Левонтьев немного помолчал, успокаивая себя, затем добавил:
— И главное, сегодня в кишлаке мои казаки. Никто не помешает верующим свершить суд праведный над отступниками. А завтра будет поздно. Они отберут землю, отберут дом, отберут жен, пустят по миру.
— Шариат не дает ответа…
— Но есть право собственной совести, — бросил спасательный круг Левонтьев.
— Велик аллах. Воистину намерения мои самые благородные, я безгрешен перед богом, совесть моя перед ним чиста.
Мулла хлопнул в ладоши, дверь на террасу мгновенно отворилась, и показался вначале большой серебряный поднос с кусками горячей отварной баранины, за ним — вытянутые руки, а уж потом только и их хозяин, безбородый толстячок, главный евнух маленького гарема муллы. За евнухом выпорхнул улыбчивый мальчонка, розовощекий, с насурмленными бровями, в руках которого был длинноносый, похожий на цаплю медный кувшин и медный тазик, а через плечо перекинуто полотенце.

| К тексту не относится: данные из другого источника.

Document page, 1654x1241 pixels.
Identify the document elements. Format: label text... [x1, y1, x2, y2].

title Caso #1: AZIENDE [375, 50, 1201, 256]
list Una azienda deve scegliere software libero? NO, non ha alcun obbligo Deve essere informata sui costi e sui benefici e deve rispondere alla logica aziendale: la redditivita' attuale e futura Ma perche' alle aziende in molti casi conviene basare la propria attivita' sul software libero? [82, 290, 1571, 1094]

Мулла привычно подтянул повыше рукава халата, сложил лодочкой ладошки над тазиком, который услужливо подставлял мальчонка, и принялся мыть руки в струйке теплой воды — делал он все это будто машинально, не выказывая никакого удовольствия ни от самого процесса мытья рук, ни от предвкушения сытной вечерней трапезы. Его все мучили сомнения.
Помыл руки и Левонтьев. Мальчонка, взяв у него полотенце, скользнул в дверь, а безбородый принес большие пиалы с горячей сурпой[20], очень жирной и красной от обилия перца. Мулла отхлебнул глоток сурпы и, словно обретя решимость, заговорил с безбородым на арабском. Безбородый слушал внимательно, но лицо его оставалось непроницаемым. И вдруг евнух воскликнул по-бабьи жалостно:
— О, аллах!
Мулла, вскинув перст в потолок, повысил голос, и в нем зазвучали ноты властно-приказные. Куда только делась его нерешительная задумчивость! Перед толстяком сидел надменный хозяин, привыкший повелевать и не терпящий возражений. Левонтьев торжествовал победу, хотя и не понимал, о чем говорит мулла, но был уже твердо уверен: казнь комбедовцев состоится.
Но даже Левонтьев, жаждавший казни, добивавшийся ее, не мог представить, сколь жестока она окажется.
Они еще не закончили ужинать, а на площади стала собираться толпа. Она молчала, и в этой молчаливости виделась ее фанатическая злоба. Левонтьеву стало как-то зябко, хотя и чай был горяч, и угли сандала грели хорошо.
Она была совершенно разная — эта толпа. Круглые, как откормленные курдючные бараны, облаченные в шелковые халаты богачи, изможденные, испитые, в ветхих халатах дехкане, крупные, сытые дервиши[21] в чапанах[22] из овечьей шерсти, нарочито грязных и помятых, но добротной работы. И в центре этой толпы, словно властвуя над ней, притягивая ее к себе невидимыми нитями, стоял, как изваяние, как истукан, высокий тощий дервиш. Войлочный чапан его был поистине грязен и ветх, а из такой же грязной чалмы торчали сосульки волос, белесых и от пыли, и от множества гнид. Дервиш отрешенно смотрел поверх мечети куда-то вдаль, но это не мешало ему все видеть и все чувствовать.